■ EXCERPT TO READ:
_ _ _ _ _

Impact of Early Education Work

Transitional kindergarten (TK) was enacted into California law in the fall of 2012. It became an opportunity to provide the early foundations for school success for those children turning five years old between September and December.

The first year of a two-year kindergarten experience, transitional kindergarten provides a bridge between preschool and traditional kindergarten. Merced County's Instructional Services Department, in partnership with its Early Education Department, have been supporting schools since the inception of TK with the help of funding from the David and Lucile Packard Foundation which was awarded in both 2012 and 2013. The funding has  provided professional development and resources to TK teachers throughout the county, and to support a professional learning community of teachers dedicated to providing quality transitional kindergarten experiences to children. Services have included workshops, school visitations, and videos of best practices for instructors. Contact Michelle Symes at MCOE for more information.

  • TK Meetings and Resources

Impact of Work with Institutions of Higher Education

Merced County districts have benefitted from the Council's development of relationships with business and higher education institutions and continued articulation and leveraging of resources. Collaborative activities have resulted in the following:

  • Participation in the Cal-PASS initiative to collect, analyze, and share student data, so as to better track student performance and improve success from K-12 to post secondary settings.
  • Collaboration with Merced Community College. The college has continually attended Council meetings to share data and identify ways to leverage this information to provide a smooth transition between high school and community college and increase student success in college level courses. The college has worked with Merced County districts to pilot a mathematics intervention program for those students who have been identified as needing remediation through the college's Accuplacer assessment.

_ _ _ _ _

■ DATA:
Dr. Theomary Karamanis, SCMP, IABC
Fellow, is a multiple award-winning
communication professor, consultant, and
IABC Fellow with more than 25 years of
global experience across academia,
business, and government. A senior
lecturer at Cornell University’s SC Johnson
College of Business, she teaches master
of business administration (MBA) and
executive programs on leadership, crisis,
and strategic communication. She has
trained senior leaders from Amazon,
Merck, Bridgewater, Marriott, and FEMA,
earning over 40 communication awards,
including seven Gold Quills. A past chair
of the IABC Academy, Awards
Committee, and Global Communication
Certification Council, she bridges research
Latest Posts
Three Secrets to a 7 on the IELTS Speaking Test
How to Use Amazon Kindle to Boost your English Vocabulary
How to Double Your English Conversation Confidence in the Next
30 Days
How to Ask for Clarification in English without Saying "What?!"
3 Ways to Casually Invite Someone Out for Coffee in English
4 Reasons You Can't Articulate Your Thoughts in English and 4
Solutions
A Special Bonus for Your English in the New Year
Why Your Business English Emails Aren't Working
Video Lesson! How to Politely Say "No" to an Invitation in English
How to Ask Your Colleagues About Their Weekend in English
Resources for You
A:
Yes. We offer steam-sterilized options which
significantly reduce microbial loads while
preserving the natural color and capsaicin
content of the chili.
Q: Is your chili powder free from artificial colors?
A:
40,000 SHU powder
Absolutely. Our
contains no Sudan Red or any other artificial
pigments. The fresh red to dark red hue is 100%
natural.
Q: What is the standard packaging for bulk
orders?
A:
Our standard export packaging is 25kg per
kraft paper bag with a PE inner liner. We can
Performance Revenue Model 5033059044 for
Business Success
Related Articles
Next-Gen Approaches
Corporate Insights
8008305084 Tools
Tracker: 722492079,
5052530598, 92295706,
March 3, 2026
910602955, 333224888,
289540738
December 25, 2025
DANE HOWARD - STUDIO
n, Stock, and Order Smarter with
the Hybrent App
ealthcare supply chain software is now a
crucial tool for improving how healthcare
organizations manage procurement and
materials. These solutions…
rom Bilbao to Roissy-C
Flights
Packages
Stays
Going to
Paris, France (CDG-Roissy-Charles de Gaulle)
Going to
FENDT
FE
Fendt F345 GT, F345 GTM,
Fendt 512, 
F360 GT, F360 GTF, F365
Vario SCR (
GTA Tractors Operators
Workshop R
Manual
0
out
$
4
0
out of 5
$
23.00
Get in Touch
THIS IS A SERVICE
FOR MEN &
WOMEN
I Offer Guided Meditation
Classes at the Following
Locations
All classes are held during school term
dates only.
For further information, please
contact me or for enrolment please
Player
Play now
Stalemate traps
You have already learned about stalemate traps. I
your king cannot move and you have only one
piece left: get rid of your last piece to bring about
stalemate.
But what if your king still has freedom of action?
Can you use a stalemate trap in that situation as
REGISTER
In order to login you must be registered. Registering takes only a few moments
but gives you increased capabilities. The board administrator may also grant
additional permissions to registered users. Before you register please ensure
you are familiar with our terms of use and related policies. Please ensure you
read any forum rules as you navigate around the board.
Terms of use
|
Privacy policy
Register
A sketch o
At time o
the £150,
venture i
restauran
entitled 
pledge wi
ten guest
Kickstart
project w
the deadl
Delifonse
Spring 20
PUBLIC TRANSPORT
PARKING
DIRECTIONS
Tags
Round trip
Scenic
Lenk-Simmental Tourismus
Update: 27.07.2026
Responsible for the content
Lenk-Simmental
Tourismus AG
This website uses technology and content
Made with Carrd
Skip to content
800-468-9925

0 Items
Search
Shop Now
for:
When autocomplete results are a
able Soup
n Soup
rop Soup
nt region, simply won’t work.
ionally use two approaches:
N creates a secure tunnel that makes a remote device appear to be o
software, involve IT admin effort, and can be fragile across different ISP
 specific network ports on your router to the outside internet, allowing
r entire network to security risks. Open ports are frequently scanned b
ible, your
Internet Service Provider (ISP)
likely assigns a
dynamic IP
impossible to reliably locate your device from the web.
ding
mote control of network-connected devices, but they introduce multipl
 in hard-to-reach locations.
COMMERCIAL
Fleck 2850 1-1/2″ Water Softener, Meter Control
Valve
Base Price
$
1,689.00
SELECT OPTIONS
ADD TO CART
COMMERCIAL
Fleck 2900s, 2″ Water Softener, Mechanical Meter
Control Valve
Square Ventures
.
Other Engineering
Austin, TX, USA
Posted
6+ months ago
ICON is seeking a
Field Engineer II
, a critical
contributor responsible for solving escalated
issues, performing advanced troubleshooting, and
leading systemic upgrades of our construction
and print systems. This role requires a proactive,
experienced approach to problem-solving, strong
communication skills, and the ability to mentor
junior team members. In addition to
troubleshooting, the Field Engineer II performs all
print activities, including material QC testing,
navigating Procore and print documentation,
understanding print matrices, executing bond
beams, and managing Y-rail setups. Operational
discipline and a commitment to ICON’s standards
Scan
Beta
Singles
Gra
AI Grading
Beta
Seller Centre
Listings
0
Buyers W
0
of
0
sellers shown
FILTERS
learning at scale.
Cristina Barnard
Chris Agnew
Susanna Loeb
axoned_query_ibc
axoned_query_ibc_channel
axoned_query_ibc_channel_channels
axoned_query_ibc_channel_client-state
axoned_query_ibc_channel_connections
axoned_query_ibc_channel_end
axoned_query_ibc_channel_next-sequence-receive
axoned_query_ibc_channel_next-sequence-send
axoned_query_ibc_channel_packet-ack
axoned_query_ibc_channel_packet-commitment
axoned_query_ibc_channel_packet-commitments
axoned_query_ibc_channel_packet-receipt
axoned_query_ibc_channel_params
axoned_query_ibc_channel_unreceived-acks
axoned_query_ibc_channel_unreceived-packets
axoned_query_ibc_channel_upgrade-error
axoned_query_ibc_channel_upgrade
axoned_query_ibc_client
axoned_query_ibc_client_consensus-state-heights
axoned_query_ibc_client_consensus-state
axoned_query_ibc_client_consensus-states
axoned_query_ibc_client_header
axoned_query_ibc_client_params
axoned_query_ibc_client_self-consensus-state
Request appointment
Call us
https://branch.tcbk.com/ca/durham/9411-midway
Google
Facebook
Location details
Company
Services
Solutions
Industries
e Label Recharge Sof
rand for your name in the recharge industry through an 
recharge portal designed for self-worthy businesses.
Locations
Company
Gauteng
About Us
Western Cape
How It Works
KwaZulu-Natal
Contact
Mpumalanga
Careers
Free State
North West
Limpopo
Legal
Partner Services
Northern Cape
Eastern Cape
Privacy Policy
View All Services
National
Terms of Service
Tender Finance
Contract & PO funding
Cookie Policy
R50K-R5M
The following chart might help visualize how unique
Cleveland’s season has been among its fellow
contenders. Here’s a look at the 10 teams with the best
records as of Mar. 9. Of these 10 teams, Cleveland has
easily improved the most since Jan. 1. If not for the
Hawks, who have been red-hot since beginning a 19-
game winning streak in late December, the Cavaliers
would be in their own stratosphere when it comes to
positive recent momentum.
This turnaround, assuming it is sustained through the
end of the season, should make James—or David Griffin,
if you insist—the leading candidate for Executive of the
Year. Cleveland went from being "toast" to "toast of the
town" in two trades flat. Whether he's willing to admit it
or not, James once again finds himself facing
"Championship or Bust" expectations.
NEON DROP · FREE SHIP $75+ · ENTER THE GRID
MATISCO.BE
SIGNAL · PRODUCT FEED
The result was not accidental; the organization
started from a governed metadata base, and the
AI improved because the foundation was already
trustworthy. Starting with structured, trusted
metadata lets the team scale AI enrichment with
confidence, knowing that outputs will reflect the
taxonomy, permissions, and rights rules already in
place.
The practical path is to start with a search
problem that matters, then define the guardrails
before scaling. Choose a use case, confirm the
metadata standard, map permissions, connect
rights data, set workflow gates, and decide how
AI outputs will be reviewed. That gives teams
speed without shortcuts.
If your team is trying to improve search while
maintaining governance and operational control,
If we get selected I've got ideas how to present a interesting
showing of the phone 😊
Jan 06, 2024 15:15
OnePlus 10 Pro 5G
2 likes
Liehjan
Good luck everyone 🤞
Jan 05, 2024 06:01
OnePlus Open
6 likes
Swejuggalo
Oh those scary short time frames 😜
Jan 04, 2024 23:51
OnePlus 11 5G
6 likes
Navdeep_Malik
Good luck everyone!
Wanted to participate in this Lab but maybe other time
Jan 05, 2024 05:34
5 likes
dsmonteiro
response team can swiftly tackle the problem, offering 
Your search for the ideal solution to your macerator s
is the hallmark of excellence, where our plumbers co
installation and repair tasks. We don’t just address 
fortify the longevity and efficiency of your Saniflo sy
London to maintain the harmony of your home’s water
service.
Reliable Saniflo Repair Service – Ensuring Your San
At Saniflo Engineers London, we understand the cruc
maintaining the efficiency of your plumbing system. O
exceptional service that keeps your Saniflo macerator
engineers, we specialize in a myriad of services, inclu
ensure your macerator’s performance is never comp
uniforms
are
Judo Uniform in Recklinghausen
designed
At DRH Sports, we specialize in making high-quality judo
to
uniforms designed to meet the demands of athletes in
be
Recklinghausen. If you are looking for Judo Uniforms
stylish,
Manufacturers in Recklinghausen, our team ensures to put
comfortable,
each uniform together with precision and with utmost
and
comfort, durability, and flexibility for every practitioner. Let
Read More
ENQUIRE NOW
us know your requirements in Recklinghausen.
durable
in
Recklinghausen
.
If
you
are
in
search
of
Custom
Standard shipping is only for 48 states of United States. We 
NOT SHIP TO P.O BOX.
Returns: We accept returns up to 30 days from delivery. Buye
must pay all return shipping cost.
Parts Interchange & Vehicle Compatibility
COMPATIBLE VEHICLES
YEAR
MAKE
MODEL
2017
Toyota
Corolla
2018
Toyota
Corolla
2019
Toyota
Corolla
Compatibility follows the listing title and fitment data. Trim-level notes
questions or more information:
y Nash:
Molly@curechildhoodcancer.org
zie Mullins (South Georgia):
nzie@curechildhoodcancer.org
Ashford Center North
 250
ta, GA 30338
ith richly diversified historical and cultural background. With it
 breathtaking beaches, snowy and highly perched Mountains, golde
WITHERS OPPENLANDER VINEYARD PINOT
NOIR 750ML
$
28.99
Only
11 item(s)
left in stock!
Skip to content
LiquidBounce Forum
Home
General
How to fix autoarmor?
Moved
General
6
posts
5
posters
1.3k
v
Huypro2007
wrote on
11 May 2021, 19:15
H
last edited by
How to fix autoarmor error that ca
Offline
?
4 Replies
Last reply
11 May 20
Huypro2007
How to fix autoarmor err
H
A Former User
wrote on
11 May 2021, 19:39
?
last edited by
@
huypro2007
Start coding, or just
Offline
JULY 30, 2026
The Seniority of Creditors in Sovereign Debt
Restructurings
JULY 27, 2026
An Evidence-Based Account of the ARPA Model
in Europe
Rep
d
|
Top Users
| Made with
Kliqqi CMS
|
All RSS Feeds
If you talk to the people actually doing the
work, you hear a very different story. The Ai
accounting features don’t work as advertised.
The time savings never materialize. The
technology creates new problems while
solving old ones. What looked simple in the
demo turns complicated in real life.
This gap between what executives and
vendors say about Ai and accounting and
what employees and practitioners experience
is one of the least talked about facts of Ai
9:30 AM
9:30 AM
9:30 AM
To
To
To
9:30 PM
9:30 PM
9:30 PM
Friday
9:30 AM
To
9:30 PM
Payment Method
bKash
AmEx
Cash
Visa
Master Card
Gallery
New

_ _ _ _ _

■ WHAT TO DO:
**1)** In the Merced County education excerpt, condense the paragraph that begins "The first year of a two-year kindergarten experience" into a short bulleted list that keeps its main facts.
**2)** Pick up the Merced County education excerpt after its final sentence and continue writing it.

■ RESPONSES TO THE TASKS:
**1)**
- Transitional kindergarten is the first year of a two-year kindergarten experience and bridges preschool and traditional kindergarten.
- Merced County's Instructional Services Department and Early Education Department have supported schools since TK began.
- Their support is funded by David and Lucile Packard Foundation grants awarded in 2012 and 2013.
- The funding has provided professional development and resources to TK teachers countywide and supports a professional learning community of teachers dedicated to quality TK.
- Services have included workshops, school visitations, and videos of best practices for instructors.
- Michelle Symes at MCOE is the contact for more information.

**2)**
  • Through an active partnership with UC Merced Center for Educational Partnerships (CEP), the Council has been able to secure data agreements to monitor student enrollment and success in secondary math courses for the past five years. CEP has provided countywide data around increases in the number of 8th grade students who have successfully completed Algebra with a C or better and enrolled in a sequential college preparatory level math course. This information has informed placement and instructional practices for teachers and schools across the county. The Council's partnership with CEP has helped to improve student academic achievement and allowed dialogue and action to address academic inequities and performance disparities and to develop systemic capacity and strategies with local K-12 schools and school districts, other postsecondary institutions, businesses and community- based organizations.
  • P-16 Council Meetings
  • County-wide EAP data

Business-Education Alliance of Merced County – B.E.A.M.

Overview

B.E.A.M. is a partnership of committed business, education, government, and community leaders who support education, workforce development, and economic growth in Merced County. Our mission is to support each child's journey - from preschool to productivity - building an educated community, a qualified workforce and a strong local economy.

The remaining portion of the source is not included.